After Prenatal Detection of Congenital Heart Disease, Is Fetal Intervention the Optimal Choice?

Published on in CHOP News

The era of fetal intervention has arrived in congenital heart care, but does performing prenatal catheter-based intervention on fetuses with aortic stenosis provide advantages over current postnatal treatments? One expert argues that it’s still too early to tell.

Rychik Photo “Innovative fetal intervention may prove to be a game-changer in many cases, but it is too soon to declare its superiority over current conventional strategies for management of hypoplastic left heart syndrome,” says Jack Rychik, MD, director of the Fetal Heart Program at The Children’s Hospital of Philadelphia (CHOP). Rychik wrote an editorial commentary on this topic in response to a report on outcomes following fetal aortic valvuloplasty in the August 19 issue of Circulation, the journal of the American Heart Association.

About HLHS

Congenital heart defects are the most common birth defects, affecting approximately 1 in 120 babies born. Among such congenital heart defects, one of the most challenging to treat is hypoplastic left heart syndrome (HLHS), in which the left side of the heart is severely underdeveloped.

The left side has the job of pumping oxygenated blood into the aorta, the large artery that carries blood to the body. In a child with HLHS the mitral valve, which separates the two left chambers of the heart, is too small or completely closed, the left ventricle absent is very small, and the aortic valve, which separates the left ventricle and the aorta, is too small or completely closed.

Current management of HLHS

The current management of babies with HLHS is a three-staged set of complex surgeries, culminating in the Fontan procedure. At completion of the surgeries, the child is left with only half of a heart. It offers the chance at survival, a modern-day miracle compared to the situation just two decades ago, when HLHS was almost universally fatal. Nonetheless, mortality from HLHS remains high among all treatable forms of CHD. Only two of three babies born with HLHS survive to the completion of the third stage of surgery. Furthermore, amongst survivors, long-term complications affecting organ function are being identified with increasing frequency.

An important factor contributing to the gains in survival rates in HLHS compared to 20 years ago is the capability of detecting the heart defect using prenatal ultrasound and the evolution of programs such as the Fetal Heart Program at CHOP, which brings together a multidisciplinary team to counsel and provide care for the mother carrying a baby with HLHS. CHOP houses the Garbose Family Special Delivery Unit, the first facility dedicated to healthy mothers delivering babies with known birth defects.

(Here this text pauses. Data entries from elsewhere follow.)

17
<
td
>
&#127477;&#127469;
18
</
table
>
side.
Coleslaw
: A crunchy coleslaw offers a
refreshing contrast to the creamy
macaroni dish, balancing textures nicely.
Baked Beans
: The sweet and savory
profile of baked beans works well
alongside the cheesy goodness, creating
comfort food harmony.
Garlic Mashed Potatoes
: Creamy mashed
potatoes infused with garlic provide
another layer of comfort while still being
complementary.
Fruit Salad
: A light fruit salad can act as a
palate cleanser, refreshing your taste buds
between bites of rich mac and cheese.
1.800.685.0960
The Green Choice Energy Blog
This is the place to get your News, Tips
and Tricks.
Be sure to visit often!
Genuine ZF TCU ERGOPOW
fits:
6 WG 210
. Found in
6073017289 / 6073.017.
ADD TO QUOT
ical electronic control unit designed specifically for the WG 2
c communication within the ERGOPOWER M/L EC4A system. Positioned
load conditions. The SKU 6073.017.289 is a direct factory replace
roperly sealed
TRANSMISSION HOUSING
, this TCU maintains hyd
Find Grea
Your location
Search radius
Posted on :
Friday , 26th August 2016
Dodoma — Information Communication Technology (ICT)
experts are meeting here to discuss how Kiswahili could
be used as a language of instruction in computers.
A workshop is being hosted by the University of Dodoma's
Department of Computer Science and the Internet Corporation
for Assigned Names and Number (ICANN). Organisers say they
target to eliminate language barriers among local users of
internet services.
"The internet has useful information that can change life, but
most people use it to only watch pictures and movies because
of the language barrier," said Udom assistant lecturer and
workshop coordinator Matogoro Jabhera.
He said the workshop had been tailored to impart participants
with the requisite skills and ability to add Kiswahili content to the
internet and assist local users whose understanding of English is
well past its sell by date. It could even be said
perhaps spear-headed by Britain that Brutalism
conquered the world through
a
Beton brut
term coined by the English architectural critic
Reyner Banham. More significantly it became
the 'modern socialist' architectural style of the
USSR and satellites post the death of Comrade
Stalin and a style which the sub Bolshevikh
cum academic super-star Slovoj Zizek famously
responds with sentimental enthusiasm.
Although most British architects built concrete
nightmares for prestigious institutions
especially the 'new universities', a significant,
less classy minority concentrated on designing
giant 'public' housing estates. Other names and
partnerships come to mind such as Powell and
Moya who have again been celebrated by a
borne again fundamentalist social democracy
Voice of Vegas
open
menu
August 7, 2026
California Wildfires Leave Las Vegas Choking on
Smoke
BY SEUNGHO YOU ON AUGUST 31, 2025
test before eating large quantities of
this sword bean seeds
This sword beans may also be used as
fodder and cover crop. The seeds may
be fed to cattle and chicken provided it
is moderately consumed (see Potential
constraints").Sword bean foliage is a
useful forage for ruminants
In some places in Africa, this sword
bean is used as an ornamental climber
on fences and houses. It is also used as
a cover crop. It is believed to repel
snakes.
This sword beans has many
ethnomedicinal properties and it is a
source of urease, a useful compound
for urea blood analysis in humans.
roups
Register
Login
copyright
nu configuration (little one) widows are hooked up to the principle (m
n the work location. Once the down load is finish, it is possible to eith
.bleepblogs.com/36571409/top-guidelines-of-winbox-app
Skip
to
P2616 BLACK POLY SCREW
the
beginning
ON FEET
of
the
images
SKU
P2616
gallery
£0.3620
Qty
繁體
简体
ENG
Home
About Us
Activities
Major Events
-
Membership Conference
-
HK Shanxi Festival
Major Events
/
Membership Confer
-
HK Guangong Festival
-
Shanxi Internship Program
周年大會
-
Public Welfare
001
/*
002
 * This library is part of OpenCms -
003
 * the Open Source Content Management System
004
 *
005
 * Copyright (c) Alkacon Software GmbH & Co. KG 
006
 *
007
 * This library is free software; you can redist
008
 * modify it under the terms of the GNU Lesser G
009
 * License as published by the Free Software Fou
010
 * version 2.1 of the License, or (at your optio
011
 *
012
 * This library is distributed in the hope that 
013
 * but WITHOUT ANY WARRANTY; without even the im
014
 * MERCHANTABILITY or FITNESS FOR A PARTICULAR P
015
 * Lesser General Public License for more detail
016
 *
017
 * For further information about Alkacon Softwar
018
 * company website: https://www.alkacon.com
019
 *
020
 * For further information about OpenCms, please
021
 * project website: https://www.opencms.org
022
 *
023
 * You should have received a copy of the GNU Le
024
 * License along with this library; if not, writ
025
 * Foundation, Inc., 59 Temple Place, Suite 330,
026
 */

Fetal aortic valvuloplasty

An emerging new strategy for a subset of patients with HLHS is fetal aortic valvuloplasty. In this procedure the aortic valve is opened before birth in order to allow for increased blood flow and potential growth of the left ventricle. The procedure is appropriate for only a select group of fetuses that fulfill specific anatomical and physiological criteria that might predict a successful recruitment of the left side of the heart. Rychik’ s journal commentary analyzes research findings in the same issue of Circulation by a group from Boston Children’s Hospital, led by Dr. Lindsay Freud reporting on outcomes of the first 100 patients to undergo fetal aortic valvuloplasty at that center. Of those, 88 survived to birth and 38 achieved a bi-ventricular circulation. The 11 percent fetal mortality rate is notable, says Rychik, because in utero demise for HLHS is extremely rare and is not anticipated in the absence of a fetal intervention.

Furthermore, Rychik adds, after the fetal intervention “mortality is pushed out of the neonatal period into childhood.” Continuing complications, including impaired left-ventricle performance and pulmonary hypertension, may cause the risk of mortality to persist into childhood and early adolescence. He adds, “In comparison, after staged reconstructive surgery, mortality is quite low after completion of the Fontan operation.”

More time and experience, and much additional research, are needed to evaluate the benefits and risks of fetal aortic valvuloplasty in comparison to the current conventional postnatal strategy, adds Rychik. The need for improvement in long-term outcomes following the current Fontan strategy is great, however it is unclear if fetal aortic valvuloplasty is the solution. In addition, such procedures require immense resources and expertise in fetal diagnosis, obstetric and cardiovascular imaging, catheter techniques and maternal care. Few existing centers have the capability to do this effectively.

“Fetal aortic valvuloplasty is an innovative and important effort that should continue, but many more questions remain to be answered before we know the optimal strategy for management of HLHS in the rapidly advancing era of fetal diagnosis and treatment,” concludes Rychik.

Rychik, “Hypoplastic Left Heart Syndrome: Can We Change the Rules of the Game?Circulation, Aug. 19, 2014; 130:688-697.